Many of today’s high-profile environmental and social responsibility initiatives have their origins in this inability to deliver sustainable liberalisation. The forest certification movement and the introduction of codes of conduct to respect human rights in global supply chains, for example, were both introduced to plug gaps in international trade policy-making.

Despite their rhetorical commitments to sustainability and social responsibility, few governments – and hardly any business associations – have integrated these into their negotiating positions in the new trade round. Equally, there is little evidence that individual companies are ensuring a consistency between their internal CSR policies and the negotiating strategies of their associations.

This lack of joined-up trade policy poses a direct challenge for the SRI community. Compliance with trade-related responsibility standards, such as human rights in supply chains, is now a basic feature of the assessment of companies for inclusion in many SRI funds. Engagement with companies on these issues also looms large in the rising tide of shareholder activism.

To date, however, few funds have sought to ensure that the companies they own are also promoting trade and investment policies that reward responsible behaviour. Yet, as institutional investors are finding in other parts of the SRI agenda – notably climate change – promoting effective policy frameworks is becoming a necessary part of a successful strategy for responsible investing.

Doing the same in the trade arena is now becoming urgent, as there are risks that negotiations in the WTO could constrain, rather than accelerate, the transition to more responsible practices. From agriculture through to public procurement, the CSR dimension of the WTO agenda is broad and complex. Special concerns have been raised over the push from European and US lobbies to extend the liberalisation of services, without corresponding attention either on standards to guarantee access to essential services (notably water) or on measures to ensure that market opening does not simply lead to greater concentration among a small number of already dominant Western companies.

But it is the insistence of both European business groups and the EU on a WTO agreement on global investment rules that ultimately led to failure at Cancun. Many agree there is a pressing need for such rules, but it is by no means clear that the WTO is the appropriate forum to negotiate such an agreement. Furthermore, these pressures to promote investor rights have once again not been integrated with parallel measures to ensure investor responsibilities.This is particularly sensitive territory given the debacle of the OECD’s failed attempt in 1998 to negotiate a multilateral agreement on investment.

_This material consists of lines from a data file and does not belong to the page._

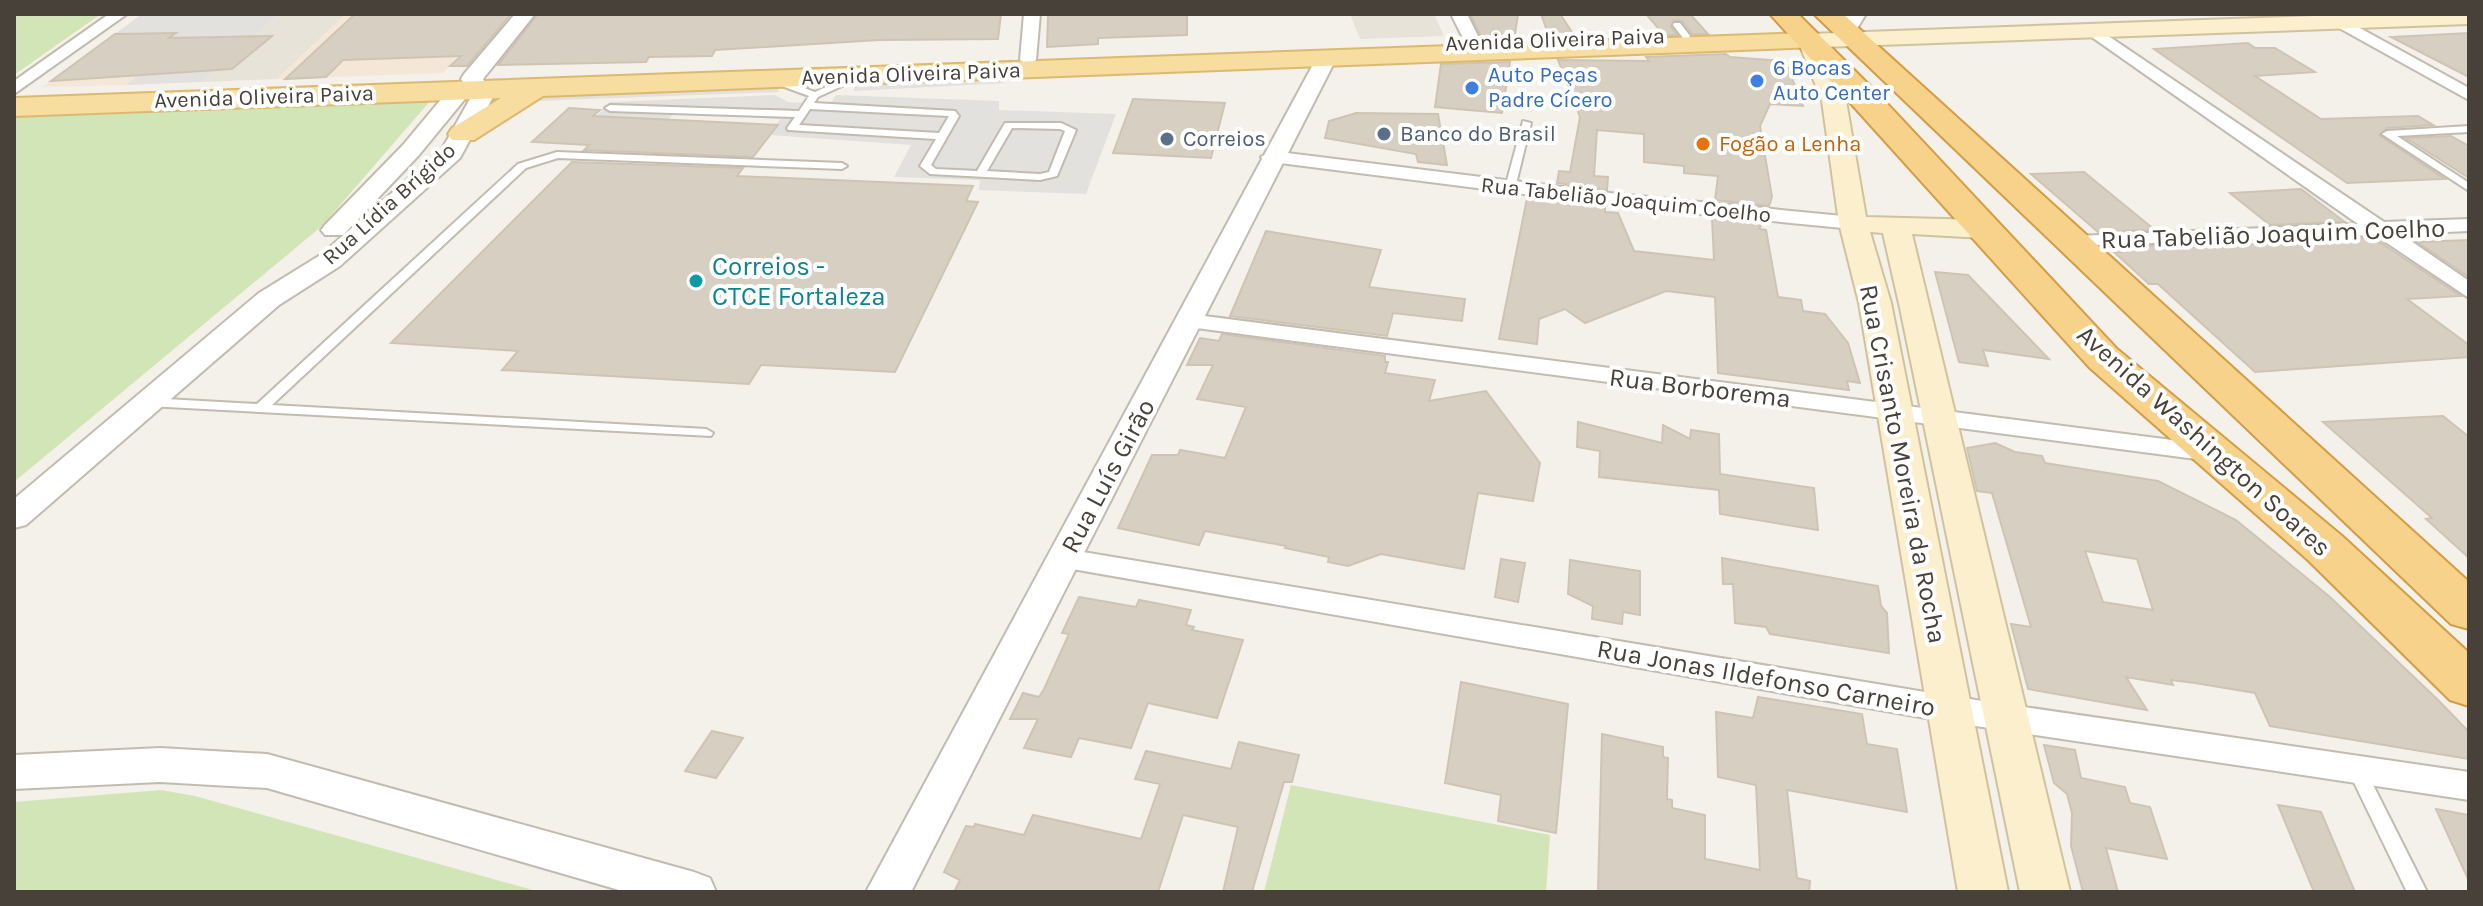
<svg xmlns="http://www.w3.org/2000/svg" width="2483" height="906" viewBox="0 0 2483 906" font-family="Karla,sans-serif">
<rect width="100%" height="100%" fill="#f4f1ea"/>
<path fill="#e8e3d9" d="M280,14H346L277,79L202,82Z
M1350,14H1434L1444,36L1360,39Z"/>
<path fill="#f4e7d7" d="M346,14H494L443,73L277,79Z
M184,38L126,85L42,87L108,39Z"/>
<path fill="#d1e5b6" d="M14,14H101L14,75Z
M431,100L322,226L14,482V113Z
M1291,785L1550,835L1546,892H1264Z
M161,790L195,796L540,892H14V802Z"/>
<path fill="#e3e1de" d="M142,14H280L202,82L126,85L183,39H108Z
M1002,76L1005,83L854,91V86L862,82Z
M776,86L780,92L535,101L537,94Z
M775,95L788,102L830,104L836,95L999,101V110L1116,114L1086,194L979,190L980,180L894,177L911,145L770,135L780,119L675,113L668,120L596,117L610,102Z"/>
<path fill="#d8cfc3" stroke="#cfc4b4" stroke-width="2" fill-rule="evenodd" d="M355,14H511L467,66H450L461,56L343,60L326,77L285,79Z
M538,14H1001L998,39L879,40L715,50L712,56L649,57L646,62L498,65Z
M1187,14V35L1098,38V44L1047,47L1048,15Z
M1470,14H1518L1514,41L1484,42Z
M1541,14H1560L1576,38L1550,39Z
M1646,14H1690L1708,34H1692L1682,21L1674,20L1671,27L1677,35H1664Z
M176,33L169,38L272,36L232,69L51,81L115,34Z
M2469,33V77L2391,37Z
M2248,43L2255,48H2275L2315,72L2255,76L2321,119L2418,116L2433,125L2387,128L2379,135L2445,179L2347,183L2154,49Z
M1726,54L1730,57L1785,61L1803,106L1770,104L1760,126L1772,197L1769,206L1715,200L1718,176L1684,173V166L1644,162V134L1597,130L1594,176L1608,177L1607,190L1557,183L1559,171L1570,172L1580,117L1558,60L1649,61L1646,57Z
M1510,62L1502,113L1435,107L1441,64Z
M1133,99L1225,103L1211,158L1113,153Z
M569,108L600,110L593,116L778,125L753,157L584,150L589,145L532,142Z
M1356,113L1438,114L1447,165L1418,162L1416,154L1325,138L1329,121Z
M2451,136L2469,146V178L2406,138Z
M572,162L743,168L737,176L973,186L966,201L978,202L895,372L761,365L749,384L502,370L518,351L391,343Z
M2084,172L2155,230L2098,232L2031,174Z
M2301,189L2345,222L2270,225L2230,193Z
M1527,198L1605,207V212L1618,213L1634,251L1714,260L1712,218L1762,223L1759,229L1766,230L1778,297L1801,300L1803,311L1825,314L1848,343L1860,383L1847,381L1849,390L1718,373L1715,297L1666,291L1585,323L1565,309L1539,319L1537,344L1499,339Z
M1266,231L1381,250L1369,287L1465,299L1462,321L1393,313L1387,336L1230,316Z
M2367,238L2381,243L2461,296L2407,299L2469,345V357L2255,372L2158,284H2149L2114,252H2121L2115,247L2174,245L2178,248Z
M2469,240V277L2417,242Z
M1935,272L1968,275L2049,359L1983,350L1988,366L1959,362Z
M1222,334L1385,356V362H1388L1385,373L1435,380L1429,401L1486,391L1540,463L1533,501L1478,493L1464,569L1381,554L1348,566L1328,562L1329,557L1285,548L1286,546L1205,531L1199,545L1118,528L1152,455H1178L1180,450L1225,458L1246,407L1197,399L1213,365H1187L1200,338L1219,341Z
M2443,416L2469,437V558L2426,519L2432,518L2323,422Z
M1578,422L1662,443L1663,425L1690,439L1691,430L1719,434L1720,474L1814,488L1818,530L1720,514L1719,490L1599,477L1600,451L1577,447Z
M1995,443L2015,452L2042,456L2045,463L2158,481L2236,520L2330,597L2437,699L2469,732V759L2270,726L2255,693L2195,683L2171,680L2173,685L2126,677L2147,710L2028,689L2011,624L2031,627L1992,493L1977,491L1967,448ZM2085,551L2137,559L2153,610L2103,602Z
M1722,558L1878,586L1881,606L1887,613L1889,653L1770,634L1766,627L1735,623L1733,584H1723Z
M1501,559L1525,563L1518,602L1495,597Z
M1570,560L1640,571V615L1623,612L1622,624L1592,619L1593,606L1568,594Z
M1079,597L1136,607L1139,600L1191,610L1186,625L1194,627L1192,630L1243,640L1217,718L1148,703L1131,748L1079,738L1071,757L1024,748L1038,719H1010L1023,693L1039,697L1044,689L1069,634L1062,633Z
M1461,682L1568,704L1556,833L1498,821L1501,795L1445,783Z
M1758,697L1862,714L1867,744L1897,749L1907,812L1787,790L1797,878L1810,881L1809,892H1598L1602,734L1663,747V757L1668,758L1667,799L1672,800V808L1705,815V859L1760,870L1756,785L1718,777L1716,712L1753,718Z
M712,731L743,738L716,778L685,771Z
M1239,742L1299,755L1292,782H1284L1252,892H1223L1238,827L1183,815L1158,892H954L960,880L944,872L966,826L974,827L975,824L1024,835L1033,815L1141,839L1160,784L1135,779L1146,751L1231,769Z
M2044,745L2075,750L2081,778L2125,787L2130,803L2150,807L2167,859L2106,848L2118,892H2083L2071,846L2072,813L2067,794L2054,783Z
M2278,805L2321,812L2355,892H2314Z
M2436,809L2469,815V881Z"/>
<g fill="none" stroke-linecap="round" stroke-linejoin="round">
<g stroke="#c2bbb0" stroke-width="4">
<path id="service" d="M1674,23H1680L1690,36L1689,38H1683L1673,25Z
M852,75L855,76V80L818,97L814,103L955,111L959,116L931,165L936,169L977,171L1005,123H1061L1076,130L1057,176L1040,180L930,174L920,166L936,139L788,130L787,128L795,117L610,111L605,108L610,105L799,111L809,96L771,82V78H777L815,92ZM810,109L949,116L939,133L799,125ZM1012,128L1060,129L1065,131L1049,172L1040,174L987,171Z
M1523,121L1531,123L1515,188L1510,191L1505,188Z
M2469,126V132L2397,136L2469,183V191L2382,134L2387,131Z
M557,152L842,163L847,166L842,169L558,158L526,168L272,405L706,429L713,433L711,436L148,406L141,402L148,398L257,404L518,164Z
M2357,763L2363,765L2427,892H2407L2348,770L2351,765Z"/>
</g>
<g stroke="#c2bbb0" stroke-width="4">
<path id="minor" d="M109,14H127L14,94V81Z
M1024,14H1040L1036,60L1028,65L1020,60Z
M1451,14H1467L1481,42L1479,46H1467Z
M2338,16L2469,88V100L2332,24V18Z
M2092,25L2384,222L2469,219V231L2401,234L2469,281V298L2375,235L2069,246L2065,242L2069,238L2076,236L2358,224L2086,33V27Z
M1271,151L1618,194L1853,217L1863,223L1853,229L1618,206L1264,161L1261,157Z
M1189,314L2211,445L2220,447L2224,453L2220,459L2211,461L1181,326L1178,321L1181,316Z
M1065,549L1949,696L2469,772V800L1949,722L1055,566L1051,559L1055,552Z"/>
</g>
<g stroke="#c2bbb0" stroke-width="4">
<path id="tertiary" d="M515,14H535L483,79L493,97L460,158L340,266L279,305L26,525L14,528V499L259,293L322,254L442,149L471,97L469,94L419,155L343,235H325L321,230L325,225L403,145L453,85L464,84L461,79L464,74Z
M1846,14H1866L1853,35L1846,37L1836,31Z
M1326,53L1336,59L911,892H866L1316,59Z
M160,748L267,754L694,872L710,878L716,892H626L267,788L160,782L14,789V755Z"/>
</g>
<g stroke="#d0c29d" stroke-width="4">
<path id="secondary" d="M2369,14H2469V24L1823,47L1846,101L1866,217L1983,220L1993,223L1997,229L1993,235L1983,238L1912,234L2070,892H2020L1900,308L1883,233L1870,232L1891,303L2008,892H1958L1859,303L1839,223L1822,101L1798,41L1809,34Z"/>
</g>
<g stroke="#dcb970" stroke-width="4">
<path id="primary" d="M1809,33L1818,35L1822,41L1818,47L543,96L474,140H452L448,134L452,128L501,98L14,116V98Z"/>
</g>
<g stroke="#d39c45" stroke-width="4">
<path id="trunk" d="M1770,14H1798L1879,95L2117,349L2342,536L2469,653V706L2450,700L2308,560L2089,367Z
M1814,14H1843L2469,582V629L2451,624Z"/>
</g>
<use href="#service" fill="#fff" fill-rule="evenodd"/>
<use href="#minor" fill="#fff" fill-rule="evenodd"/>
<use href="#tertiary" fill="#fff" fill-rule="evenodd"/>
<use href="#secondary" fill="#fbefcd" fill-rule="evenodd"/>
<use href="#primary" fill="#f7dda0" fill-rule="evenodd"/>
<use href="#trunk" fill="#f6d28a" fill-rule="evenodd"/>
</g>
<g fill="#3f7fe0" stroke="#fff" stroke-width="3">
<circle cx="1757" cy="81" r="8"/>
<circle cx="1472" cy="88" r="8"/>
</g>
<g fill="#5c6f8a" stroke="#fff" stroke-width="3">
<circle cx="1384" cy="134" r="8"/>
<circle cx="1167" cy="139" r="8"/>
</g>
<circle fill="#e8710a" stroke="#fff" stroke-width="3" cx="1703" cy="144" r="8"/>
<circle fill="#0f9aa8" stroke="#fff" stroke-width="3" cx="696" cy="281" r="8"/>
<g text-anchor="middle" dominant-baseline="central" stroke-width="8" stroke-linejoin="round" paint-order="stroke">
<g font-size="22" fill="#484139" stroke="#fff">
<text transform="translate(1555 40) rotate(-2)">Avenida Oliveira Paiva</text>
<text transform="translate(911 74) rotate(-2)">Avenida Oliveira Paiva</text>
<text transform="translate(264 97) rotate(-2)">Avenida Oliveira Paiva</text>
<text transform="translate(1626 200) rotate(6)">Rua Tabelião Joaquim Coelho</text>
<text transform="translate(389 204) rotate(-42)">Rua Lídia Brígido</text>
</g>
<g font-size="22" fill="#366cbe" stroke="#fff" text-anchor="start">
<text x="1773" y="68">6 Bocas<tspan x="1773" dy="25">Auto Center</tspan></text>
<text x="1488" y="75">Auto Peças<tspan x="1488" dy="25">Padre Cícero</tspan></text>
</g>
<g font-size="22" fill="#4e5e75" stroke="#fff" text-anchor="start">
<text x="1400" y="134">Banco do Brasil</text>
<text x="1183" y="139">Correios</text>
</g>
<g font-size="22" fill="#c56008" stroke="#fff" text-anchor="start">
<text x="1719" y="144">Fogão a Lenha</text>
</g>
<g font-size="26" fill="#484139" stroke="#fff">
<text transform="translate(2273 234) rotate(-2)">Rua Tabelião Joaquim Coelho</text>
<text transform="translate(1700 388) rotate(7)">Rua Borborema</text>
<text transform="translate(2204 441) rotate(42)">Avenida Washington Soares</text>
<text transform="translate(1903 464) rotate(79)">Rua Crisanto Moreira da Rocha</text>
<text transform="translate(1108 476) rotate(-62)">Rua Luís Girão</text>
<text transform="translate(1766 678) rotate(10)">Rua Jonas Ildefonso Carneiro</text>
</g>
<g font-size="26" fill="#0d838f" stroke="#fff" text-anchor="start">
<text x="712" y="266">Correios -<tspan x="712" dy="30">CTCE Fortaleza</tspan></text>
</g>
</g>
<rect width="2483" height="906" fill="none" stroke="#484139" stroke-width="32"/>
</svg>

In the wake of the bad blood on show in Cancun, the imperative is to rebalance the trade negotiations so that liberalisation is both sustainable and responsible. Dropping investment, competition, procurement and trade facilitation to focus purely on trade in goods and services would be an obvious first step.

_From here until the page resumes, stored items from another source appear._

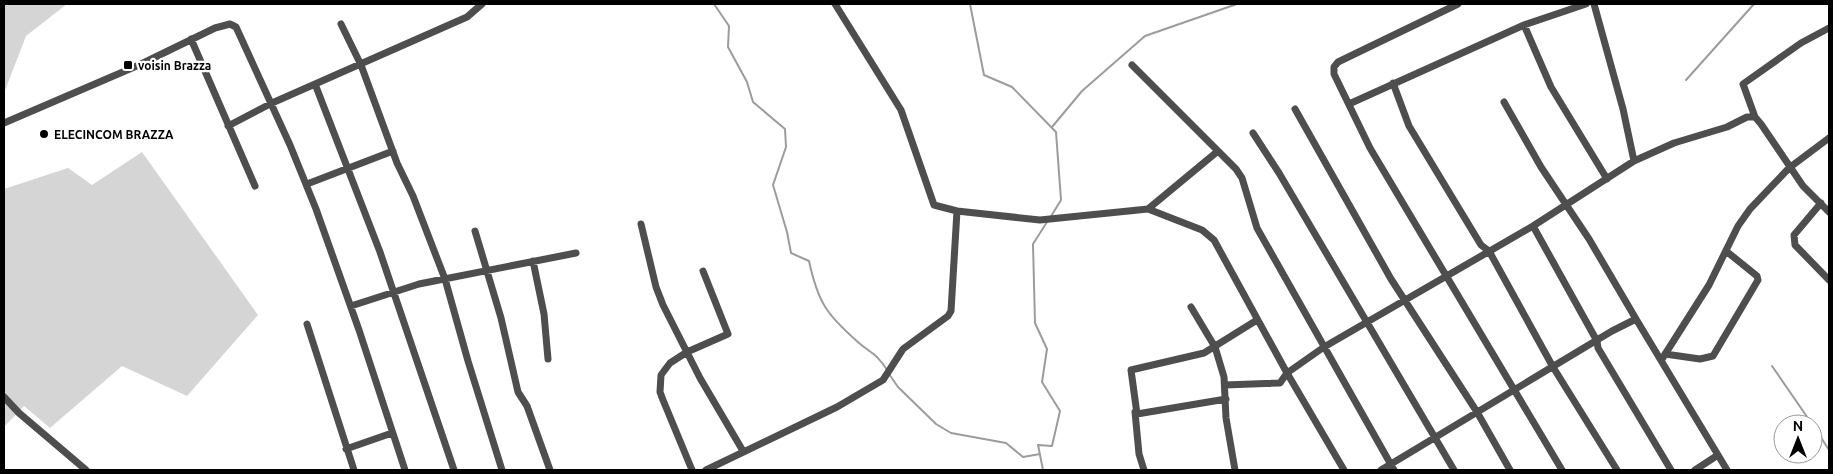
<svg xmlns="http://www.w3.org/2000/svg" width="1833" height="474" viewBox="0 0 1833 474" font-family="Ubuntu,sans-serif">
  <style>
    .green { fill: #d5d5d5 }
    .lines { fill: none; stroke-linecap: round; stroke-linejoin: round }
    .stream { stroke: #9c9c9c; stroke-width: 2 }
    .minor { stroke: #4e4e4e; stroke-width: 7 }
    .poi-dot { fill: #000; stroke: #fff; stroke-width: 2 }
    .labels { text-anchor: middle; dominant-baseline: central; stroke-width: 4.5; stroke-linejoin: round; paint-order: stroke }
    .poi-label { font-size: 12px; font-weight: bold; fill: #000; stroke: #fff; text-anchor: start }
  </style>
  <rect width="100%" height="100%" fill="#fff"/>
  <!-- green -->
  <path class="green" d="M4,4H67L26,36L4,93Z
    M142,152L258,315L187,396L122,366L50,428L24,406L4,427V189L68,168L92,185Z"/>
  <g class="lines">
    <!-- stream -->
    <path class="stream" d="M714,4L729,26L728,47L747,82L753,102L785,129L786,147L773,185L787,232L791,253L809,261C818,303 827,315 859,343C872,354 877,354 887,370
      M970,4L984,75L1012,87L1056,132L1061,200L1050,218
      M1686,80L1754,4
      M1052,127L1082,91L1145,36L1237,4
      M1772,366L1812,424
      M889,374L898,387L936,424L951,433L1006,443L1023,457L1040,454
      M1813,425L1829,450
      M1043,470L1038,445L1052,446L1060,411L1042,382L1047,349L1035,323L1033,244L1047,222"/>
    <!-- minor -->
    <path class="minor" d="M835,4L901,110L934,205L957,211L1040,220L1148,209L1202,230L1214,240L1287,373L1344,470
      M1458,4L1338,62L1334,67V74L1370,148L1562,470
      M1594,4L1623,109L1634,161
      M341,24L361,65L397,163L413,196L445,279L468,361L502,470
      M1524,25L1551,87L1607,179
      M191,39L255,186
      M1132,65L1236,169L1242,178L1257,228L1394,470
      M1393,83L1409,126L1481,245L1489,251L1553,367L1617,470
      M315,84L380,252L454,470
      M1504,102L1541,167L1589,239L1636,319
      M1349,104L1524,25L1586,4
      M1295,109L1391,279L1477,412L1510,470
      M1755,117L1743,84L1801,43L1829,28
      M4,123L139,65L215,28L230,24L236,27L290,145L316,209L359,330L405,470
      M228,126L272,103L467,17L482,4
      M1253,133L1279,173L1454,470
      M307,184L393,151
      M1821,203L1794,235L1795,245L1829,280
      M1148,209L1218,151
      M641,224L656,287L663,305L700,378L743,451
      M1533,226L1597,341L1598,348L1671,470
      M475,231L501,318L518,392L527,406L550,470
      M533,261L544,314L548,359
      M351,306L419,284L576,253
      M1191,307L1215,347L1224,377L1226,418L1235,470
      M307,324L354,470
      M1665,354L1700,359L1713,356L1758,280L1757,276L1726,251
      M1662,359L1709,285L1738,226L1750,209L1789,168L1829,138
      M1225,385L1280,383L1287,373L1324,347L1533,226L1634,161L1674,143L1727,127L1747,117H1755L1761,124L1803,186L1829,212
      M4,397L19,413L86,470
      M1226,399L1137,414L1131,370L1204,353L1257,320
      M1135,412L1139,454L1144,470
      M346,449L392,433
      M1718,455L1727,470
      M692,470L663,400L660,392L661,375L670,363L687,352L728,334L703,271
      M706,470L837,407L883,380L903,349L948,316L951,311L957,211
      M1381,470L1612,331L1636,319L1718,455L1695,470"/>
  </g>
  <!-- markers -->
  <g class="poi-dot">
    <rect x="123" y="60" width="10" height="10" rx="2.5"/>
    <circle cx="44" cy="134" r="5"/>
  </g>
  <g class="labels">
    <!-- poi labels -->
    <g class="poi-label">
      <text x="138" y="65">voisin Brazza</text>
      <text x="54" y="134">ELECINCOM BRAZZA</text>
    </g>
  </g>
  <!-- border -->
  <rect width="1833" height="474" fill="none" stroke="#000000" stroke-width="10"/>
  <!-- north arrow -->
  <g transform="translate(1798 439)"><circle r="24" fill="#ffffff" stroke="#999999"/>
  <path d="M0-4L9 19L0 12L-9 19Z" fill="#000000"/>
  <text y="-8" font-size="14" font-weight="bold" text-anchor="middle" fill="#000000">N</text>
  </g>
</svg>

Alongside this, the promotion of human rights and environmental sustainability could be included as core objectives of the overall trade round, as well as any subsidiary agreements. These high-level commitments could then be fleshed out in binding side-agreements, most sensibly via links to the UN Commission on Human Rights’ recent publication of draft norms on the responsibilities of transnational corporations.

The European Union’s sustainability impact assessment process could also help to identify ‘flanking measures’ needed to address the social and environmental dimensions of the current round.

The inevitable delay in negotiations following Cancun also offers the SRI community an opportunity to support this positive agenda for trade. A good starting point would be to engage with corporate responsibility leaders and assess the consistency between their internal strategies and the approaches being taken by their business associations in the trade talks on their behalf. Joining up trade policy with CSR is no longer an optional, voluntary extra – without it, the future of the world trade system is in doubt.

Nick Robins is head of SRI research at Henderson Global Investors in London.